After stomping the water from her boots on that last rainy day of February 1959, Emilienne moved to the back to roll out the cheese rolls and knot the brioche, to shape the sourdough loaves and baguettes. Penelope mixed the dough for the scones and whole-grain breads. By seven AM, the specials of the day were written on the blackboard behind the counter, the smudges wiped clean from the windows, and the first loaves of the day rising in their bread pans. With a razor blade, Emilienne scored each one, listening for the audible sigh that came with each slice, as if the bread had been holding its breath. Emilienne slid the loaves into the oven, then sprayed the hot oven bricks with water to create the steam that helped form a perfect crust on each loaf.

Once the display cases were lined with paper doilies, and the breads and pastries put out for sale, Emilienne left Penelope to mind the front counter and joined Wilhelmina in the back, who was busily preparing le dessert du jour. Wilhelmina pulled out a flour sifter, a mixing bowl, and a baking pan. She quickly whipped up batter for a chocolate cake, poured it into the pan, and stuck it in the oven, where it would bake until perfect, the knife coming out clean on the first try.

The secret to a good chocolate cake had nothing to do with the actual cake. No, the secret was in the icing, and caramel frosting was Emilienne’s specialty. It was the cream, the cream that could make it too heavy or too thin. With just the right amount of cream, she could make the frosting so enticing, so divinely rich and sweet, that it caused people to laugh out loud with just one lick off a finger.

On that last day of rain, while the chocolate cake was baking, Emilienne was pouring the cream for the caramel frosting with one hand and whisking with the other when she heard the jangle of the bells on the door. Marigold Pie had come into the shop for one of her regular penitential visits.

A devout member of the Lutheran church, Marigold Pie was always the first to dutifully welcome new neighbors. When the Lavenders moved onto Pinnacle Lane (before the whispers of witch followed my grandmother wherever she went), it was practical Marigold Pie who helped the baker’s young wife get rid of the fire ants in the pantry and remove the hornet’s nest from the porch eaves. In church Marigold read along from her red leather Bible with the weekly Scripture passages, and for longer than anyone could remember, she had been in charge of the confirmation classes.
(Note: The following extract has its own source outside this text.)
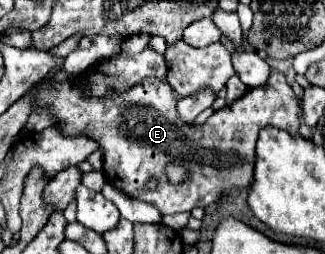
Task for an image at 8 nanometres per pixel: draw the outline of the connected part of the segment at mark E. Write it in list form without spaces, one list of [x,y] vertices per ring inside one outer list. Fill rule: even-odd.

Helpful, capable, but hardly known for being personable, she objected to interfaith marriage, coffee stains on white gloves, and any form of appetite, food-related or otherwise. Fellow parishioners used to joke that Marigold slept in a position that vaguely emulated the Crucifixion. And they were right.

The night before her wedding night, a young Marigold painstakingly embroidered the nuptial sheets with tiny indecipherable doves and lambs, hoping to evoke Ines del Campo, Catholic saint of betrothed couples, bodily purity, and rape victims. She was intimate with her husband only while using that sheet, revealing to him only the parts of her body necessary for such an act. They never had any children.

After her husband’s death, Marigold lived on a diet of oatmeal, which she ate raw, and tall glasses of skim milk. She never licked the spoon after making cookies or dipped her finger in the frosting of a child’s birthday cake. She weighed a whopping seventy-five pounds. She shopped for her own clothing in the children’s department at the Bon Marché downtown and weighed her shoes down with pebbles on windy days.

Emilienne considered her own shape. She’d always been tall and thought she’d grown quite nicely into her height with age. Her once-pointed chin had developed a slight roundness, and her arms had become nice and soft, which she easily maintained with the occasional cinnamon bun or sugar cookie. She wouldn’t give up that ripeness for anything, especially not Marigold’s teacake-size breasts.